What are you most afraid of? I am most afraid of installing the steel wire layer in the wrong position. There was a power plant project before, and the installer saved the trouble by installing the non-metallic expansion joint in reverse, with the steel wire layer facing outward. As a result, within two months of operation, the outer fabric was worn out, the steel wire was exposed, rusted and broken, and the whole expansion joint directly leaked and stopped. In addition, there is also a situation that the steel wire layer is designed too inward and too close to the medium, and the high-temperature gas (over 400℃) burns the steel wire soft and loses its reinforcing effect. Therefore, when you buy, you must tell the manufacturer clearly about the medium temperature, pressure, positive and negative pressure, and don't just stare at the price. In the industry customer cases of this site,Flue gas baffle doorThe matching non-metallic expansion joint is specially aimed at the high-temperature dusty air flow to optimize the position of the steel wire layer.

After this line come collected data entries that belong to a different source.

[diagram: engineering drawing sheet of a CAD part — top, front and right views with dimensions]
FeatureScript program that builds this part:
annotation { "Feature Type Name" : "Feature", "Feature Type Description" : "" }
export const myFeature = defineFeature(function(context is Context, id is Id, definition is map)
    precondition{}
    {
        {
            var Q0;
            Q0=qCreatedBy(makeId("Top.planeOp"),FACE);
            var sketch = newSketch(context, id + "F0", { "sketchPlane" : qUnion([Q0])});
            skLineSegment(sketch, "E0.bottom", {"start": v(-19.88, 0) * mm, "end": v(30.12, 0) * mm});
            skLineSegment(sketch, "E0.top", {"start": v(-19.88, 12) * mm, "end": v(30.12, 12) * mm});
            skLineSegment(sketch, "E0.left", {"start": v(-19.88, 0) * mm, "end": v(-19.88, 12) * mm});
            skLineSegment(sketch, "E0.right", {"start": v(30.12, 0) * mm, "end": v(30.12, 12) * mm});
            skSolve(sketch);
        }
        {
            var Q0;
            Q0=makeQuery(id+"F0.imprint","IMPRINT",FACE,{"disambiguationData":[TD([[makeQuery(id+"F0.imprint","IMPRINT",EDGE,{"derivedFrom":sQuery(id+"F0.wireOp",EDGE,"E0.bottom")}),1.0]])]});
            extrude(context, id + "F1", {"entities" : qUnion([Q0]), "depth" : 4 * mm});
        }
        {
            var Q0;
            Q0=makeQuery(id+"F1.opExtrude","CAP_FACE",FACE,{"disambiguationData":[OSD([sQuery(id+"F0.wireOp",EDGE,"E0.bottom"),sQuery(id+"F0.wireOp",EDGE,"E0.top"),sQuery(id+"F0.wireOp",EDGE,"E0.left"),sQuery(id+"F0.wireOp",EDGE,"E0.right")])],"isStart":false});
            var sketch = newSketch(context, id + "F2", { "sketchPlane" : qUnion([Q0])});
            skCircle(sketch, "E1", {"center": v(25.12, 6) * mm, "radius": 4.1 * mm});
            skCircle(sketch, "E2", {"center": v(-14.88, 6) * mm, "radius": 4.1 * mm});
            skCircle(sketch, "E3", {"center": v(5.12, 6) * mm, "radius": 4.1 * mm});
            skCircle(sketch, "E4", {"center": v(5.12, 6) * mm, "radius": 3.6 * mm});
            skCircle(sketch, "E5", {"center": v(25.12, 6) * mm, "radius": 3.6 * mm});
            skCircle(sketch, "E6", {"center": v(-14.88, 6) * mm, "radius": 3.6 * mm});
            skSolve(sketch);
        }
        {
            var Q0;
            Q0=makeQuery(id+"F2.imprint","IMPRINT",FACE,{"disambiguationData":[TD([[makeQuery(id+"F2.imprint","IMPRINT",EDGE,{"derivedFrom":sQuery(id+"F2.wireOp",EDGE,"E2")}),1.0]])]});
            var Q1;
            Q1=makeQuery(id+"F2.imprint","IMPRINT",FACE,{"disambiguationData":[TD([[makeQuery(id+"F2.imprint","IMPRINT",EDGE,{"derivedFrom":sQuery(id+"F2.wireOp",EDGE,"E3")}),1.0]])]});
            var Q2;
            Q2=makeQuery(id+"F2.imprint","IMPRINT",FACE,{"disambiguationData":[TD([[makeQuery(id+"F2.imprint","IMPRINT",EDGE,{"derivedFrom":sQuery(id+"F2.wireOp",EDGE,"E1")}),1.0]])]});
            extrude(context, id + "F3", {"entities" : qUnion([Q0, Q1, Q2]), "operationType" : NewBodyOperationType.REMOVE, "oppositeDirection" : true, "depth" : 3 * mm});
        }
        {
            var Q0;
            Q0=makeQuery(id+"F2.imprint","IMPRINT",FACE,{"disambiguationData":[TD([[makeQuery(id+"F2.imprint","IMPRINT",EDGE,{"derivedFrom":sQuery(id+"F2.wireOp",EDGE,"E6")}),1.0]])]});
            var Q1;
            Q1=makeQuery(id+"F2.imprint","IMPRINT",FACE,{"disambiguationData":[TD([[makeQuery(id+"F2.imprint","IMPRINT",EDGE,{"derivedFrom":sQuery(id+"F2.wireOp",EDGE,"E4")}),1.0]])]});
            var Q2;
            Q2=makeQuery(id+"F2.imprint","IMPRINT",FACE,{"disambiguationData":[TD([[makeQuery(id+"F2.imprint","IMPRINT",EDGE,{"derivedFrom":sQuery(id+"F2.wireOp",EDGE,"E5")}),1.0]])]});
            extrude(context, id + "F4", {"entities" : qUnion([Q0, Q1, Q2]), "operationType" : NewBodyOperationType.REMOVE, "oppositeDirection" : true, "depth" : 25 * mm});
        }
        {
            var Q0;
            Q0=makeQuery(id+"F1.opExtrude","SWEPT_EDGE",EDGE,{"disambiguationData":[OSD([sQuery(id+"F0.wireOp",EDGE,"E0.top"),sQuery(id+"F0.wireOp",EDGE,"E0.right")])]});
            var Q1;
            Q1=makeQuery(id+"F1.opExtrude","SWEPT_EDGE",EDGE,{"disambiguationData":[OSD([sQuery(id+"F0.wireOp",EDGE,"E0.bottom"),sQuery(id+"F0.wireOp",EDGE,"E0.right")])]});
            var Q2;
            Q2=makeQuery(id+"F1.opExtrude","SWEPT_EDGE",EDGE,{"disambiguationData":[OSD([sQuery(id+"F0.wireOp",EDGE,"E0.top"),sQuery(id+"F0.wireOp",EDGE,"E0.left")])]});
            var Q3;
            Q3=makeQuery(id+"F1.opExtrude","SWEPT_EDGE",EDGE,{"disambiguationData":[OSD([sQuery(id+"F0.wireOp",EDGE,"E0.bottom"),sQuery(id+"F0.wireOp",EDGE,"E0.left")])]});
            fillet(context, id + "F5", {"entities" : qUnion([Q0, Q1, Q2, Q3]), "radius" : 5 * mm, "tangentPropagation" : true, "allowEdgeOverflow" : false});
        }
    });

Then how do you judge which category you should choose? Simple and rude method: Look at the nameplate or drawings. Regular manufacturers like us will make arrows on the flange on the non-metallic expansion joint to indicate the flow direction of the medium. If you are really worried, take a bright flashlight and take a look at the cross section-the reflection of steel wire mesh and the diffuse reflection of fiber cloth can be distinguished at a glance. If you buy it back and find that the steel wire layer is outside, and there is dust washing under the working condition, install the external sheath quickly. Finally, a reminder: Don't believe the nonsense that "the steel wire layer is universal inside and outside". The structural design of non-metallic expansion joints is calculated by stress. If the position is wrong, no matter how large the compensation amount is, it will be useless.